▸ INFORMATION
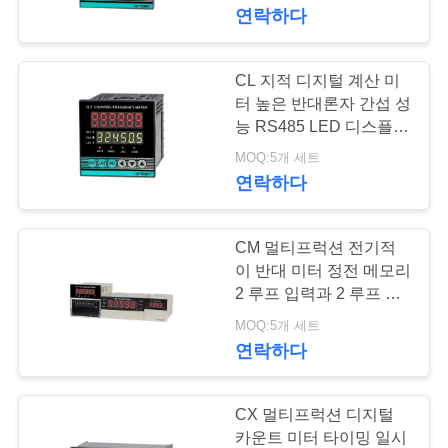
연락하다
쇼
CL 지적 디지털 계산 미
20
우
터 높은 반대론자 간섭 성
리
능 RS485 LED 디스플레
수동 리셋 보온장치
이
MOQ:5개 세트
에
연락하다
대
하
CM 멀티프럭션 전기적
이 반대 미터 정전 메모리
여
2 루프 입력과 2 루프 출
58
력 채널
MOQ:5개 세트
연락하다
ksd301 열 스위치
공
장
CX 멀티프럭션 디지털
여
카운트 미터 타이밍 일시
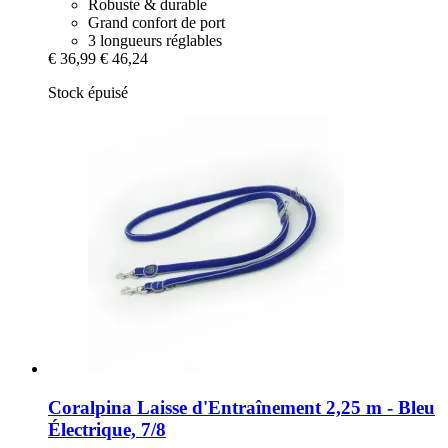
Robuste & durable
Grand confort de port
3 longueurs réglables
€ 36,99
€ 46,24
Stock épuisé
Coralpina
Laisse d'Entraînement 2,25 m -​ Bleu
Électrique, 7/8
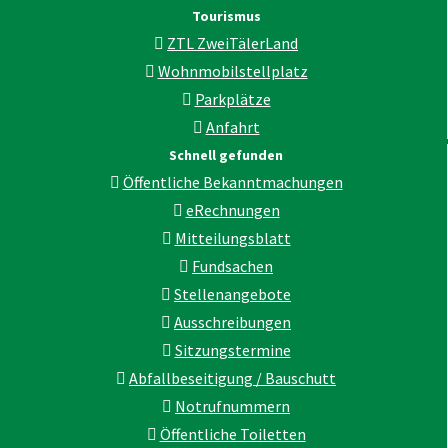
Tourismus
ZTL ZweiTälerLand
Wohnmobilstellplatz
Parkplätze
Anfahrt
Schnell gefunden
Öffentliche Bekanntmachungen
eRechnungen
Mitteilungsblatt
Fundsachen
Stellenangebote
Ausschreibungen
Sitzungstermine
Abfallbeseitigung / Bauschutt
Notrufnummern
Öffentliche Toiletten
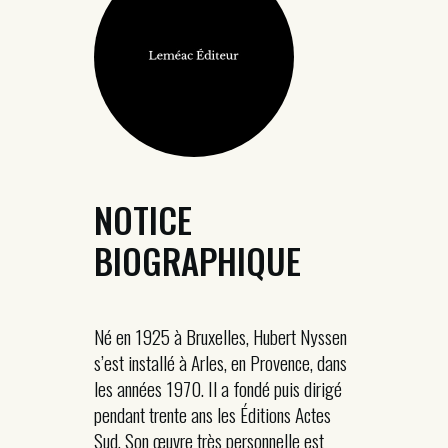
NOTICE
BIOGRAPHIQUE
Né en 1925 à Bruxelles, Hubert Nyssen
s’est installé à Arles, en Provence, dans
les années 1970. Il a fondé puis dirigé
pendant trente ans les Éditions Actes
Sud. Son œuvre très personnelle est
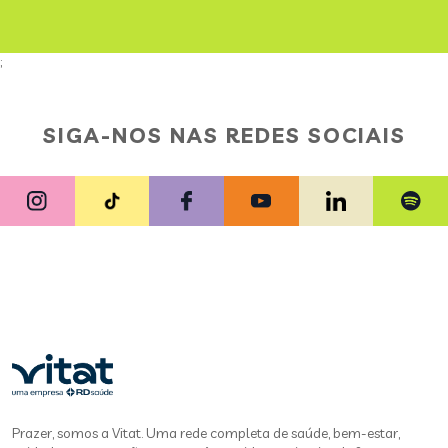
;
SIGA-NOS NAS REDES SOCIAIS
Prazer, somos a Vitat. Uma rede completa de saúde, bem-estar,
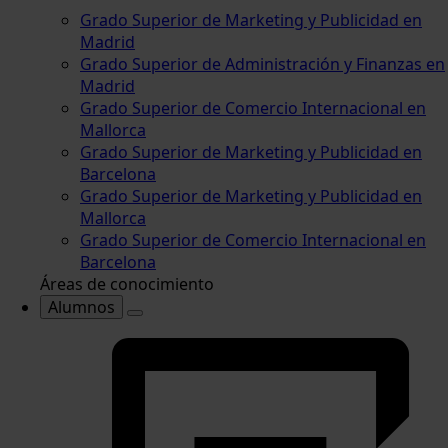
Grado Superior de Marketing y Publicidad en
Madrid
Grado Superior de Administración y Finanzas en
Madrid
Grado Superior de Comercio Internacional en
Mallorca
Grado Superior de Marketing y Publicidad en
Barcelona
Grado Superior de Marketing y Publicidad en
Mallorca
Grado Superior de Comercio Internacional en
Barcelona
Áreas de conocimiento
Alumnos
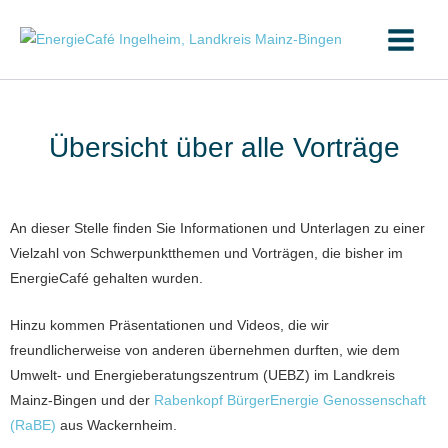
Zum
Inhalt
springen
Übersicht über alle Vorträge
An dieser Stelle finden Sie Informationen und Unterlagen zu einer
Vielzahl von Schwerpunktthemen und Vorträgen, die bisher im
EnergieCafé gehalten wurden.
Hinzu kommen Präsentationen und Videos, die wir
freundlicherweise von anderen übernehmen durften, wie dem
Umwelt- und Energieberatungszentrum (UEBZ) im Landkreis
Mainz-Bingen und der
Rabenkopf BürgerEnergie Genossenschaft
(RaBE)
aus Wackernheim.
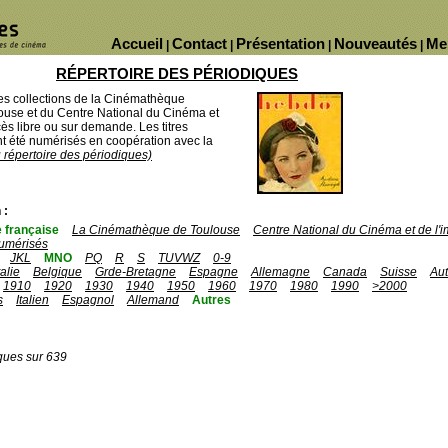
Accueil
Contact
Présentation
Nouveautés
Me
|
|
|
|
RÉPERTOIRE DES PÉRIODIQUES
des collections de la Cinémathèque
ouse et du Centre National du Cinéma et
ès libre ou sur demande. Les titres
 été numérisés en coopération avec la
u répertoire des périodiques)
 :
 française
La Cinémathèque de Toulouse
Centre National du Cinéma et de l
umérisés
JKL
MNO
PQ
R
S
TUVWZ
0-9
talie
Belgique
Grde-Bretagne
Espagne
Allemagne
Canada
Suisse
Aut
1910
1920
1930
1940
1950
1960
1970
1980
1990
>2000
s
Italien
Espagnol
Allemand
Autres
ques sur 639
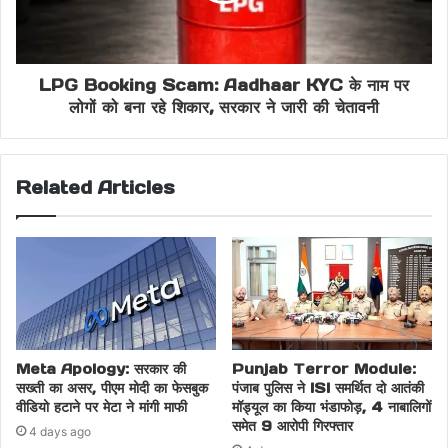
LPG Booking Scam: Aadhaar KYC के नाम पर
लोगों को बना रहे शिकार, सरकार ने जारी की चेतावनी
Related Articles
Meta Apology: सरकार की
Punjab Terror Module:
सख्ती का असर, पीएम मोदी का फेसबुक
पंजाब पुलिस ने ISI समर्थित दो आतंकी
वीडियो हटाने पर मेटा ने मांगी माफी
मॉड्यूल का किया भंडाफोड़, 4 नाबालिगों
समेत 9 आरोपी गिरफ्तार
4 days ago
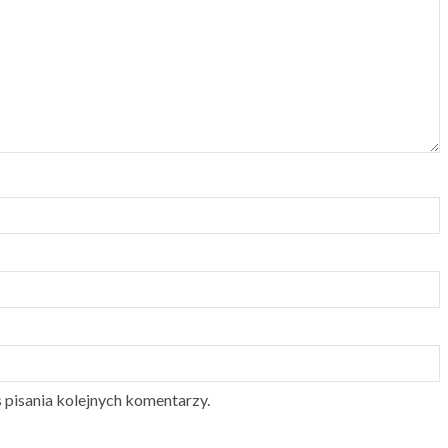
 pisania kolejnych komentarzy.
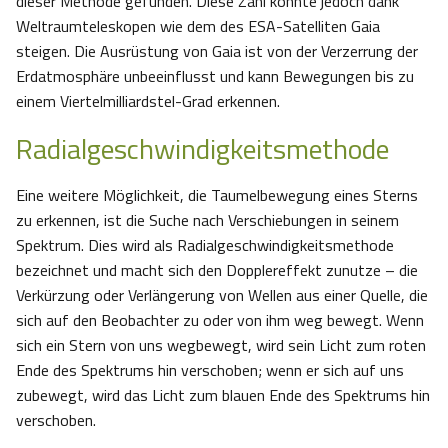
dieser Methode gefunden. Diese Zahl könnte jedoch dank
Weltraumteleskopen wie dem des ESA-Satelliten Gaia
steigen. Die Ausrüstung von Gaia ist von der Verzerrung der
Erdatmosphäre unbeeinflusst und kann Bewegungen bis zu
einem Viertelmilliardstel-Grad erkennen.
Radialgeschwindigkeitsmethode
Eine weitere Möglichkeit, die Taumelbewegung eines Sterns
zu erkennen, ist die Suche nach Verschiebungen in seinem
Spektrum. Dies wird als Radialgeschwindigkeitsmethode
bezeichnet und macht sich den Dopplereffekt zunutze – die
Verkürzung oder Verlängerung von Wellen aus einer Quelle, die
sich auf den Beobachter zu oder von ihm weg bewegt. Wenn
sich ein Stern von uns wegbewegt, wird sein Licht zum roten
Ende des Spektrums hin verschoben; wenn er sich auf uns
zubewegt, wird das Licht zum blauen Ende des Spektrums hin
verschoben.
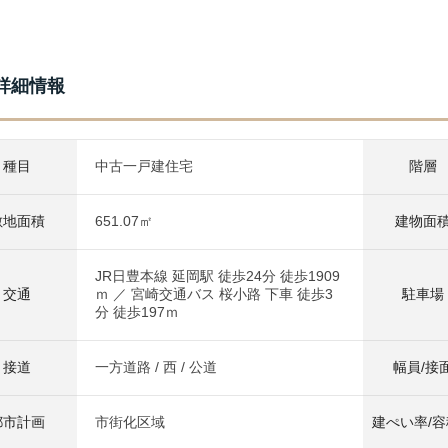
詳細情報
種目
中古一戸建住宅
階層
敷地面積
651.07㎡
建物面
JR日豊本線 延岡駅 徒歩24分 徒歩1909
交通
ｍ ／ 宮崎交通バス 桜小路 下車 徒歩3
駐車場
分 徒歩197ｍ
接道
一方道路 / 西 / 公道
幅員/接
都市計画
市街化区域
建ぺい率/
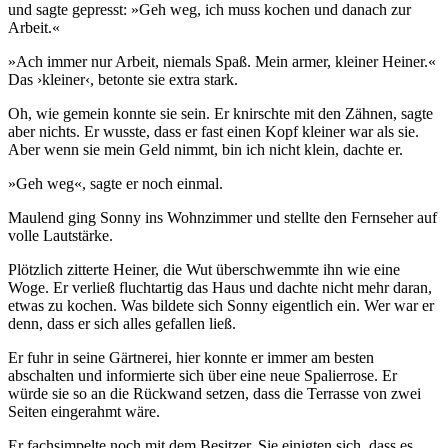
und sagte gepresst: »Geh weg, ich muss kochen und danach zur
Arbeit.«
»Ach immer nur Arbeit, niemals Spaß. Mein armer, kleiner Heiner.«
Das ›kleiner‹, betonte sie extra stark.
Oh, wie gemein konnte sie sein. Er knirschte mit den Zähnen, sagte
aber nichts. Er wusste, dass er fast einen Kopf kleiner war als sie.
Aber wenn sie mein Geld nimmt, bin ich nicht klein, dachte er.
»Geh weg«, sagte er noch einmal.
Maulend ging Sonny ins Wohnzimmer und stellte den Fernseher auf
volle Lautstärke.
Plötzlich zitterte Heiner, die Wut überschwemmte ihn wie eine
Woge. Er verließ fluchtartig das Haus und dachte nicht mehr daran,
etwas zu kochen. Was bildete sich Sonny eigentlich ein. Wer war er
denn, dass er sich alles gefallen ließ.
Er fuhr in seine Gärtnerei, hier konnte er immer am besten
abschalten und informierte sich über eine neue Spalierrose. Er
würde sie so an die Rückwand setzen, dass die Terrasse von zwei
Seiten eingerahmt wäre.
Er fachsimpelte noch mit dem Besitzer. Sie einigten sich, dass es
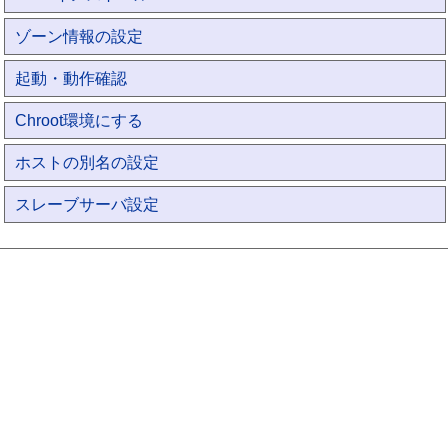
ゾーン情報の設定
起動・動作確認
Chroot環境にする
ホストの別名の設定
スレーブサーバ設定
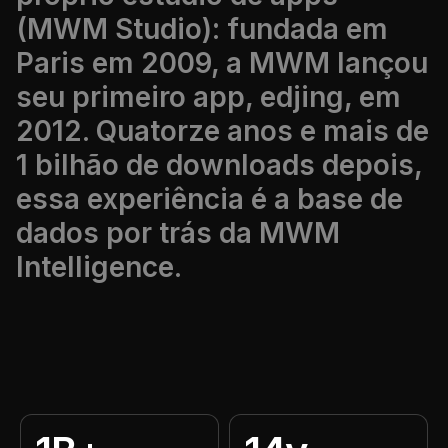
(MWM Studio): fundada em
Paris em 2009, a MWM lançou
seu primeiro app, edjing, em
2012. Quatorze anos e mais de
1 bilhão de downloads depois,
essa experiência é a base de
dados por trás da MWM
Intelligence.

▸ WHAT NEEDS TO BE DONE
In the listing, from its first line through the line containing "카운트 미터 타이밍 일시", substitute "최소 주문 수량" for "MOQ" and reproduce only those lines with nothing else changed. Omit the pictures from the output.

▸ SOLUTION
연락하다
쇼
CL 지적 디지털 계산 미
20
우
터 높은 반대론자 간섭 성
리
능 RS485 LED 디스플레
수동 리셋 보온장치
이
최소 주문 수량:5개 세트
에
연락하다
대
하
CM 멀티프럭션 전기적
이 반대 미터 정전 메모리
여
2 루프 입력과 2 루프 출
58
력 채널
최소 주문 수량:5개 세트
연락하다
ksd301 열 스위치
공
장
CX 멀티프럭션 디지털
여
카운트 미터 타이밍 일시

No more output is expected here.